> Compito assegnato a
Restituisci senza alcuna modifica le righe dei dati, dalla riga che contiene "name author: (Nutt.) Hitchc." fino all'ultima riga dei dati, entrambe incluse.

=-=-=

Non sono femminista. Non lo sono per motivi anagrafici. Non lo sono mai stata. Anzi fruisco dei benefici delle battaglie fatte dalle donne per le donne, negli ultimi 80 anni. Sono loro grata. Amo le donne. Ho lavorato bene con loro. Ho un sacco di amiche bellissime. Non sento invidia, ma voglia di scambiare, unire gli sforzi, integrarsi. Mia mamma mi ha insegnato ad amare le donne. Lei donava loro bellezza, interpretava la loro personalità, sapeva valorizzarla, calando su di loro più di un vestito: uno sguardo d’amore, che è lo stesso sguardo di sicurezza che sentiva su di lei. Era lo sguardo di mio padre. Si sono amati per 70 anni. Lei si sentiva protetta. Nella mia esperienza c’è solo amore. Capite dunque che prendo con le pinze ogni parola. Oggi il lessico è tutto orientato verso il concetto di “società patriarcale”. Non l’ho vissuta. Per me è una lingua sconosciuta. Mio padre ha coperto mia mamma di attenzioni fino all’ultimo respiro. La mia è stata una vita bella, ma a volte il mondo non lo è.
Il catcalling. Ero incinta, dunque un po’ formosetta. Sono entrata in una nota società sportiva e sono passata davanti ai tavolini del burraco assiepato di ultrasessantacinquenni, che mi hanno apostrofato a voce alta, enfatizzando i miei attributi, soprattutto il seno. Ero a disagio per un fisico fuori controllo, quelle parole non mi hanno fatto piacere. Il catcalling non si fa.
Ho poi provato la spiacevole situazione in cui non ti fanno parlare. Ti interrompono, coprono la tua voce, affermano da maschi una superiorità invadente. Non si fa.
Ho poi vissuto il pregiudizio di “sei molto carina” sul luogo di lavoro. Ho ricevuto un sms con quelle tre orrende parole dopo un colloquio. Dire a una donna “sei molto carina” sul luogo di lavoro può offendere specie se la donna si impegna per un giudizio che va ben oltre l’aspetto estetico. Non si fa.
Ha ragione allora Elena la sorella di Giulia Cecchettin: Filippo è figlio della società dello stupro? Di una società patriarcale? Il tema è caldo. Si è scaricata un’ondata di emotività fortissima e comprensibilissima intorno a questa vicenda drammatica. Perché? Perché è un “delitto perbene”, nasce nel ricco e colto nord est, non in un contesto di degrado. Ma, l’incontro fra persone culturalmente divaricate può essere devastante. Filippo Turetta era geloso per i successi universitari di Giulia. Non voleva si laureasse prima di lui. Ne stava perdendo il controllo. Il movente poteva funzionare anche fra due donne. Ma una donna, percependosi come rivale, non credo avrebbe ucciso, né fatto un viaggio picaresco, pochi soldi e benzina fra il Veneto, l’Austria e la Germania. Le donne sono più contorte. Me lo spiegava una volta un’investigatrice privata: seguire le donne fedifraghe è un’impresa, fanno mille strade. Il maschio è basico, lo becchi subito.

=-=-=

> Compito assegnato b
Ribatti parola per parola il brano del testo fornito da "Ho poi provato" a "estetico. Non si fa.".

Voci di dati estratti:
=-=-=

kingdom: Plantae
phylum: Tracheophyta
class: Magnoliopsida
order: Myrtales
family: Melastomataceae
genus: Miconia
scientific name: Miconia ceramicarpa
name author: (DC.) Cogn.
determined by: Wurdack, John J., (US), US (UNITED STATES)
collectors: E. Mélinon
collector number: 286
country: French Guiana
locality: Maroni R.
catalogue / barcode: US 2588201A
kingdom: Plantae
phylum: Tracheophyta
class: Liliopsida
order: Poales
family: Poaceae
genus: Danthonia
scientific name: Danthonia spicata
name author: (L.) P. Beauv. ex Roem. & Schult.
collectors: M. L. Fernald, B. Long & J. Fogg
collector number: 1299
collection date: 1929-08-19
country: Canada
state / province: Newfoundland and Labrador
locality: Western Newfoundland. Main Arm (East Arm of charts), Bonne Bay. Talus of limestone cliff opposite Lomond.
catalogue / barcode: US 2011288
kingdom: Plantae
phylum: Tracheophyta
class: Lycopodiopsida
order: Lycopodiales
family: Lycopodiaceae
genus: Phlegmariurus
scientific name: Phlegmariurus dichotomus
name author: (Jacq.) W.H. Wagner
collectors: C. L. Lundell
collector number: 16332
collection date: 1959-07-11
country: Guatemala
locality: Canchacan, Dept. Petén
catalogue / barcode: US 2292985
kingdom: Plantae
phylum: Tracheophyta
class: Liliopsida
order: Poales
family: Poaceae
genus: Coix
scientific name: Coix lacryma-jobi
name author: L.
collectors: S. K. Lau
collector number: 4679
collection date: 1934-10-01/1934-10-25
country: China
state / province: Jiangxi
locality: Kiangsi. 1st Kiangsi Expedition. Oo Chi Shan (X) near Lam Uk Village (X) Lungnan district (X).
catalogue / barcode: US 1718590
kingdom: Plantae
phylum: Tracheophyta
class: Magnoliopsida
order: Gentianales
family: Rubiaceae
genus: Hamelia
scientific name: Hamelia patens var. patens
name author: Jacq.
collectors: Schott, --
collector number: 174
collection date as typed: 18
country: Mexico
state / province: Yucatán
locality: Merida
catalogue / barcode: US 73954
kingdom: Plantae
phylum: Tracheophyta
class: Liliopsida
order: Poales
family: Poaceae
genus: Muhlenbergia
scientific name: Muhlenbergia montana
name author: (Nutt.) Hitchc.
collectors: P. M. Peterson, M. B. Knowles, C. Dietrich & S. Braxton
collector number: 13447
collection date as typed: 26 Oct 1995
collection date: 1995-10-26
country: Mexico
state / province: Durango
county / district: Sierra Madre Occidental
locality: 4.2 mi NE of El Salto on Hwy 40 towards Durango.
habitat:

=-=-=

> Risposta al compito a
name author: (Nutt.) Hitchc.
collectors: P. M. Peterson, M. B. Knowles, C. Dietrich & S. Braxton
collector number: 13447
collection date as typed: 26 Oct 1995
collection date: 1995-10-26
country: Mexico
state / province: Durango
county / district: Sierra Madre Occidental
locality: 4.2 mi NE of El Salto on Hwy 40 towards Durango.
habitat:

> Risposta al compito b
Ho poi provato la spiacevole situazione in cui non ti fanno parlare. Ti interrompono, coprono la tua voce, affermano da maschi una superiorità invadente. Non si fa.
Ho poi vissuto il pregiudizio di “sei molto carina” sul luogo di lavoro. Ho ricevuto un sms con quelle tre orrende parole dopo un colloquio. Dire a una donna “sei molto carina” sul luogo di lavoro può offendere specie se la donna si impegna per un giudizio che va ben oltre l’aspetto estetico. Non si fa.